活動紹介
社会保障「国民会議」の動向に注視を
2026-02-05
カテゴリ:私たちの主張
高市総理は1月中に社会保障「国民会議」を開催するとしていた。自民党総裁選の公約であり、自民党と維新の会の連立政権合意書(以下、「合意書」)にも盛り込まれていたものである。突然の解散・総選挙により今後のスケジュールは不透明になっているが、当初は与野党と有識者を交えて議論し、通常国会中に議論の中間整理、年度末に具体案の策定を目指すとしていた。
中・低所得者が税や社会保険料の負担に苦しむ中、「給付付き税額控除」の制度設計の議論を進めると宣伝しているが、議論の基調になると思われるのは骨太の方針等で示されてきた社会保障費の抑制であり、合意書の内容である。合意書にはOTC類似薬の保険給付の見直し、新たな地域構想に向けた病床削減、2030年までに電子カルテの100%普及達成、高齢者の窓口負担の見直し等が盛り込まれている。

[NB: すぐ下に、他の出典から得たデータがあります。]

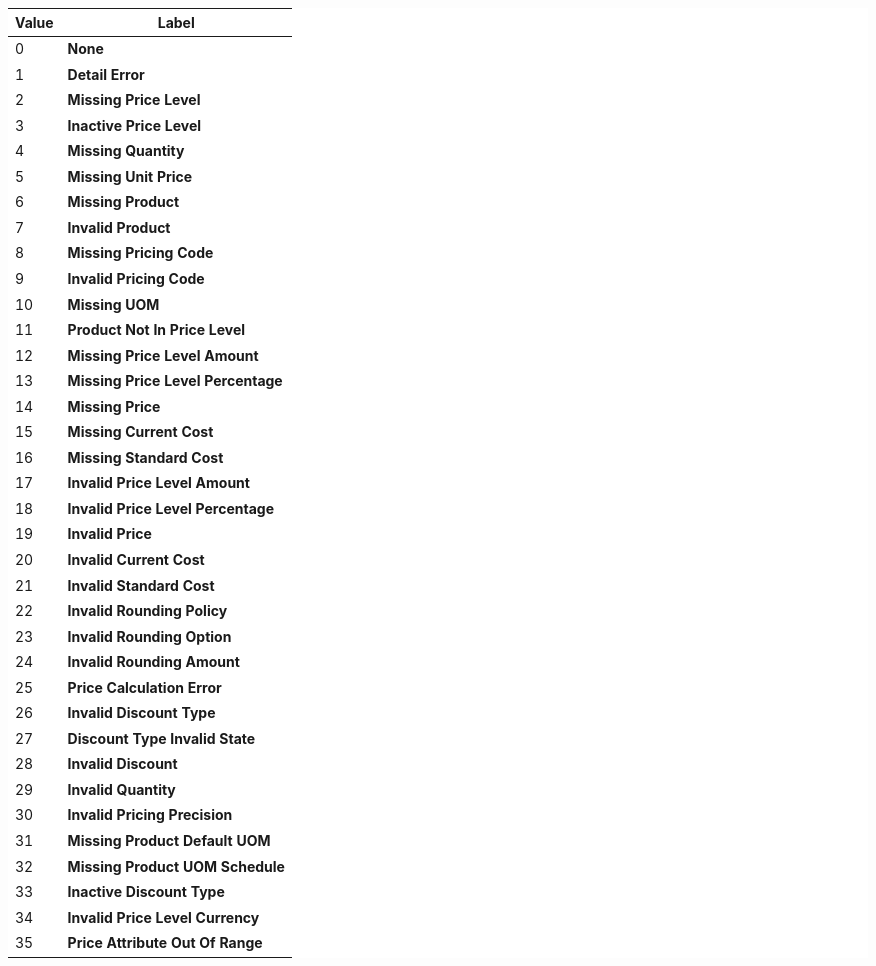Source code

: |Value|Label|
|---|---|
|0|**None**|
|1|**Detail Error**|
|2|**Missing Price Level**|
|3|**Inactive Price Level**|
|4|**Missing Quantity**|
|5|**Missing Unit Price**|
|6|**Missing Product**|
|7|**Invalid Product**|
|8|**Missing Pricing Code**|
|9|**Invalid Pricing Code**|
|10|**Missing UOM**|
|11|**Product Not In Price Level**|
|12|**Missing Price Level Amount**|
|13|**Missing Price Level Percentage**|
|14|**Missing Price**|
|15|**Missing Current Cost**|
|16|**Missing Standard Cost**|
|17|**Invalid Price Level Amount**|
|18|**Invalid Price Level Percentage**|
|19|**Invalid Price**|
|20|**Invalid Current Cost**|
|21|**Invalid Standard Cost**|
|22|**Invalid Rounding Policy**|
|23|**Invalid Rounding Option**|
|24|**Invalid Rounding Amount**|
|25|**Price Calculation Error**|
|26|**Invalid Discount Type**|
|27|**Discount Type Invalid State**|
|28|**Invalid Discount**|
|29|**Invalid Quantity**|
|30|**Invalid Pricing Precision**|
|31|**Missing Product Default UOM**|
|32|**Missing Product UOM Schedule**|
|33|**Inactive Discount Type**|
|34|**Invalid Price Level Currency**|
|35|**Price Attribute Out Of Range**|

もう一つ想起しなければならないのは、過去の社会保障制度改革推進法と、それに基づき設置された「国民会議」の議論である。この会議は社会保障と税の一体改革を行い、全世代型社会保障2025年日本モデルを構築するとして設置され、2013年に報告書をまとめた。高齢者の自己負担の引き上げ、国保の都道府県単位化、紹介状なしで受診した際の自己負担の引き上げ等、様々な負担増が提言された。自助・共助をことさら強調し、社会保障に対する国の責任を後景に押しやる内容になっている。何よりも「国民が広く受益する社会保障に係る費用をあらゆる世代が広く公平に分かち合う観点から、主要な財源に消費税を充てる」として、翌年の消費税率引き上げに道を開いた。
新しい国民会議の議論は過去の抑制ありきの繰り返しであってはならない。消費税に偏った財源論ではなく、応能負担の原則による課税・保険料負担による社会保障の所得再分配機能を果たすとともに、憲法25条の原則に立ち返った議論が重要である。動向に注視するとともに、議員に対する働きかけ等の積極的な発信が必要だ。